§ PAGE EXCERPT
“The implication is that expanding coverage to uninsured near-elderly adults may not cost as much as previously thought,” says J. Michael McWilliams, an Harvard Medical School
(HMS) research associate and practicing general internist at Brigham and Women’s Hospital. “Particularly for those with heart disease, hypertension, or diabetes, earlier access to effective treatments can prevent costly complications and reduce health care needs after age 65.”
Created in 1965, Medicare now covers nearly 43 million elderly and disabled Americans. In 2006, the program’s cost of $374 billion accounted for 14 percent of the federal budget, and federal spending on Medicare is expected to grow to $524 billion by 2011.
In their study the researchers compared previously uninsured to insured adults to see how each group used health services before and after entering Medicare. They followed 5,158 adults who were ages 53 to 61 in 1992 for 12 years. They compared health care use and expenses for 3,773 subjects who were insured and 1,385 who were uninsured before 65.
When the researchers compared these statistically similar groups, the differences due to insurance were clear. “After gaining Medicare coverage at age 65, health care use by previously uninsured adults not only rose to the level of previously insured adults but exceeded it substantially,” says McWilliams. “These greater health care needs persisted at least through age 72.”
These findings were especially noticeable in adults with cardiovascular disease or diabetes, illnesses that can be life-threatening when left untreated, but manageable if caught early.
“Providing health insurance coverage for uninsured near-elderly adults may not only improve their health, but also reduce their annual health care use after age 65,” says McWilliams.

§ TASK ITEM
Copy the Medicare study passage from "These findings were" to "if caught early.", swapping "life-threatening" for "dangerous".

Page-level text extractions
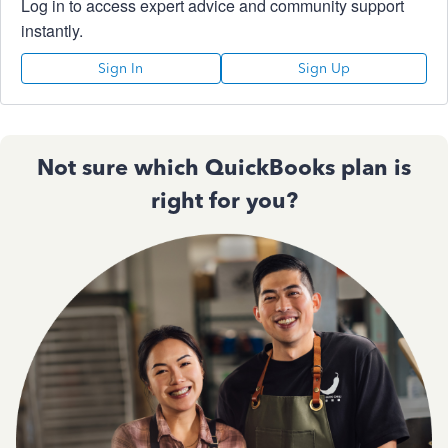
Log in to access expert advice and community support
instantly.
Sign In
Sign Up
Not sure which QuickBooks plan is
right for you?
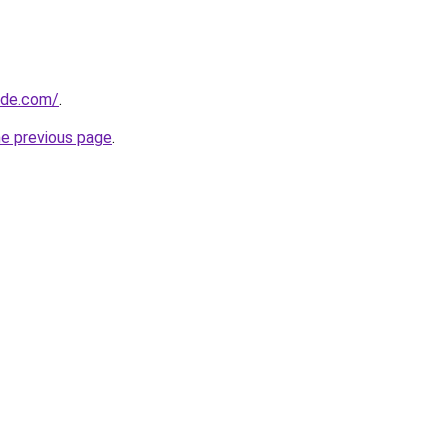
ide.com/
.
he previous page
.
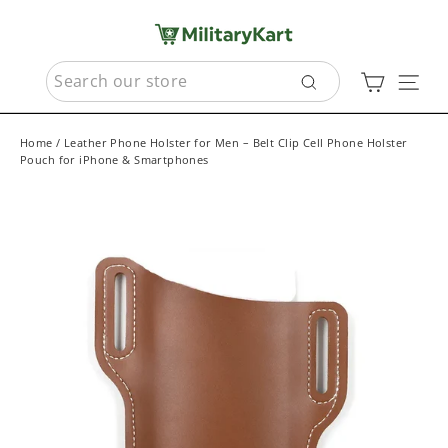
Skip
to
content
SEARCH
Cart
Sit
Search
Home
/
Leather Phone Holster for Men – Belt Clip Cell Phone Holster
Pouch for iPhone & Smartphones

§ RESULT FOR THIS EXERCISE
These findings were especially noticeable in adults with cardiovascular disease or diabetes, illnesses that can be dangerous when left untreated, but manageable if caught early.